■ **What to produce**: Please repeat the records exactly, keeping the pictures out.

--- Material for this exercise Enclosed Below ---

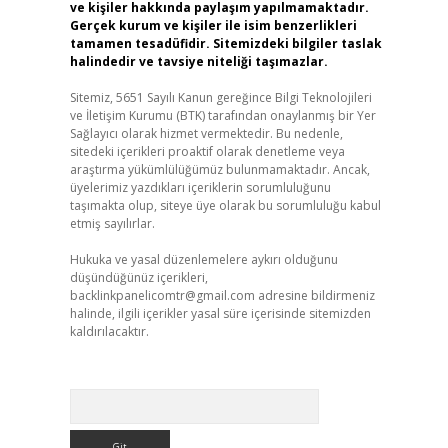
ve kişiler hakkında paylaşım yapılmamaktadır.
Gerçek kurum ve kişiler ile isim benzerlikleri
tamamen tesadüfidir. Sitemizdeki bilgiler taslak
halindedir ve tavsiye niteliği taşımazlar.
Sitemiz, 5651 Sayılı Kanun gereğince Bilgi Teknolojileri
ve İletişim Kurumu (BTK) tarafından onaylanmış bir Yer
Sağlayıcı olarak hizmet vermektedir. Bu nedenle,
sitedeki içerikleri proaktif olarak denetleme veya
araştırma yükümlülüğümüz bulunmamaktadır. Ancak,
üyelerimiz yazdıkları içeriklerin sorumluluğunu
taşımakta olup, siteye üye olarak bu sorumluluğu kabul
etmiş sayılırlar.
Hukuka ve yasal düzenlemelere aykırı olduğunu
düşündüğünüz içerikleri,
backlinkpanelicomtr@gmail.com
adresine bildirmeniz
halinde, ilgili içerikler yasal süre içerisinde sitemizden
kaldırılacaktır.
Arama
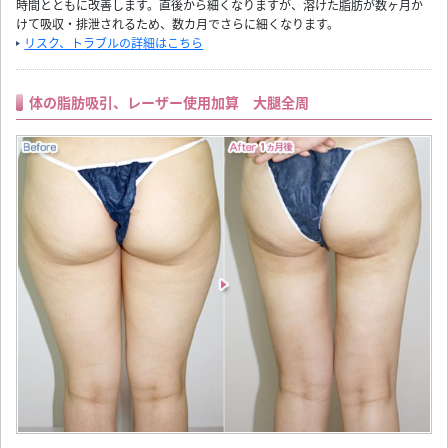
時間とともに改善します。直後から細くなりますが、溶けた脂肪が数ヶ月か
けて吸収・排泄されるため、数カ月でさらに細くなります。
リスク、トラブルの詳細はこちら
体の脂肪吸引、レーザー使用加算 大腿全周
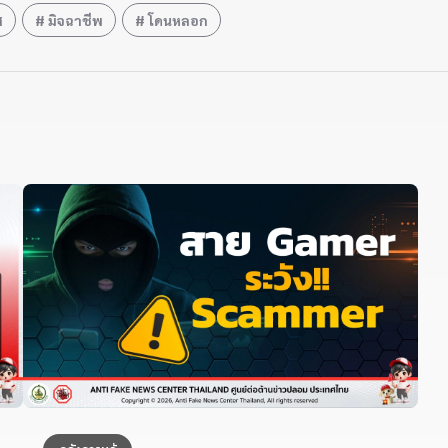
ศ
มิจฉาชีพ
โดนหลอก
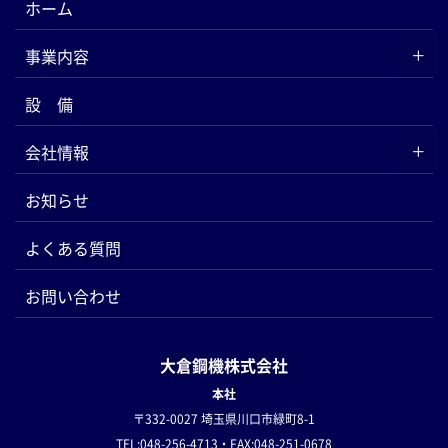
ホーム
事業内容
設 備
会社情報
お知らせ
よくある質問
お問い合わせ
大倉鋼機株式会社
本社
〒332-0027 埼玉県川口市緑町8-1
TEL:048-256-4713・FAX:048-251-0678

--- End of Enclosed Material for this exercise ---

■ **The answer**:
ve kişiler hakkında paylaşım yapılmamaktadır.
Gerçek kurum ve kişiler ile isim benzerlikleri
tamamen tesadüfidir. Sitemizdeki bilgiler taslak
halindedir ve tavsiye niteliği taşımazlar.
Sitemiz, 5651 Sayılı Kanun gereğince Bilgi Teknolojileri
ve İletişim Kurumu (BTK) tarafından onaylanmış bir Yer
Sağlayıcı olarak hizmet vermektedir. Bu nedenle,
sitedeki içerikleri proaktif olarak denetleme veya
araştırma yükümlülüğümüz bulunmamaktadır. Ancak,
üyelerimiz yazdıkları içeriklerin sorumluluğunu
taşımakta olup, siteye üye olarak bu sorumluluğu kabul
etmiş sayılırlar.
Hukuka ve yasal düzenlemelere aykırı olduğunu
düşündüğünüz içerikleri,
backlinkpanelicomtr@gmail.com
adresine bildirmeniz
halinde, ilgili içerikler yasal süre içerisinde sitemizden
kaldırılacaktır.
Arama
時間とともに改善します。直後から細くなりますが、溶けた脂肪が数ヶ月か
けて吸収・排泄されるため、数カ月でさらに細くなります。
リスク、トラブルの詳細はこちら
体の脂肪吸引、レーザー使用加算 大腿全周
ศ
มิจฉาชีพ
โดนหลอก
ホーム
事業内容
設 備
会社情報
お知らせ
よくある質問
お問い合わせ
大倉鋼機株式会社
本社
〒332-0027 埼玉県川口市緑町8-1
TEL:048-256-4713・FAX:048-251-0678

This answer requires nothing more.